On 5/30/16 8:44 AM, Andrei Alexandrescu wrote:
On 05/30/2016 08:21 AM, Joseph Rushton Wakeling wrote:
On Sunday, 29 May 2016 at 17:29:35 UTC, Steven Schveighoffer wrote:
This doesn't help at all. I can still make a "transient" range with
all three range primitives.

There seems to be a misunderstanding about what a transient range is.

byLine is a transient range that requires the front element be
cacheable (I have to build the line somewhere, and reusing that buffer
provides performance). Shoehorning into a popFront-only style "range"
does not solve the problem. Not only that, but now I would have to
cache BOTH the front element and the next one.

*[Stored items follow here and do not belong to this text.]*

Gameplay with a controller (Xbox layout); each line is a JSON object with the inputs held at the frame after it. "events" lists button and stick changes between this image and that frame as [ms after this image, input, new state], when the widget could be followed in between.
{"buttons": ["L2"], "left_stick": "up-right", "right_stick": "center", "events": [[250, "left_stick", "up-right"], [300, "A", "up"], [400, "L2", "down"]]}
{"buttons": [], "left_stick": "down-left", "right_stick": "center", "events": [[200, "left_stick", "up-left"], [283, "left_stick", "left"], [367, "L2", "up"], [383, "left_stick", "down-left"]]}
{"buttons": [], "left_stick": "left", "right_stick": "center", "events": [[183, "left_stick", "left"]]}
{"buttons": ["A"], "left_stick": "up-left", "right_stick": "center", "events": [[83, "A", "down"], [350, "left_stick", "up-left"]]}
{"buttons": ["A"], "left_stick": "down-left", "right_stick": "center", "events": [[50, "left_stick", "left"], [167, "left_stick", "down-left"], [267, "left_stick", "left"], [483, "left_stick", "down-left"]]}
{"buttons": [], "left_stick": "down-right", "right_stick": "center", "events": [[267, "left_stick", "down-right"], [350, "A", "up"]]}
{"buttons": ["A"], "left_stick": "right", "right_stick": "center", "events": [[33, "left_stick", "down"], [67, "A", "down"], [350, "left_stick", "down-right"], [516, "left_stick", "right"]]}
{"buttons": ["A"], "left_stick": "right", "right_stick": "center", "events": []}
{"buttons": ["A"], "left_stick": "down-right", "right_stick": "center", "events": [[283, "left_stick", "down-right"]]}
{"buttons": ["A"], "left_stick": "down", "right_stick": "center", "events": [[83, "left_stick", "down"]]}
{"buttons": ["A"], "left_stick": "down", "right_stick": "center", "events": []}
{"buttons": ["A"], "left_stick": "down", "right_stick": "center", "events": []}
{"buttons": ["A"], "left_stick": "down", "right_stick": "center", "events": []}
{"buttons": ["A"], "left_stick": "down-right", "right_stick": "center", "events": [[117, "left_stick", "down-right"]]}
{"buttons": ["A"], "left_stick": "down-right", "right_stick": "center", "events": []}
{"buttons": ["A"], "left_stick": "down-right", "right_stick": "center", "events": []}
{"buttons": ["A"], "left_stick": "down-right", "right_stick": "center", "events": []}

Ack, yea, I think see the issue.  It's

     auto a = transientRange.front;
     transientRange.popFront() // <=== now a has changed

Even if you go with the only-2-primitives one, you'd have the same
problem:

     auto a = transientRange.front;
     auto b = transientRange.front;   // <=== now a has changed

That's right. The one approach that works here is to acknowledge the
range has no buffering at all and require the user to provide the buffer
as an argument. However, that would make for a different primitive that
does not fit within the range hierarchy. -- Andrei


Yes, this is how e.g. Linux getline works. But this leaks even more implementation details to the user, and still doesn't solve the problem, it just pushes it onto the user.

It also would make for some awkward pipelining.

Another solution is to accept a "buffer manager" that is responsible for determining how to handle the buffering.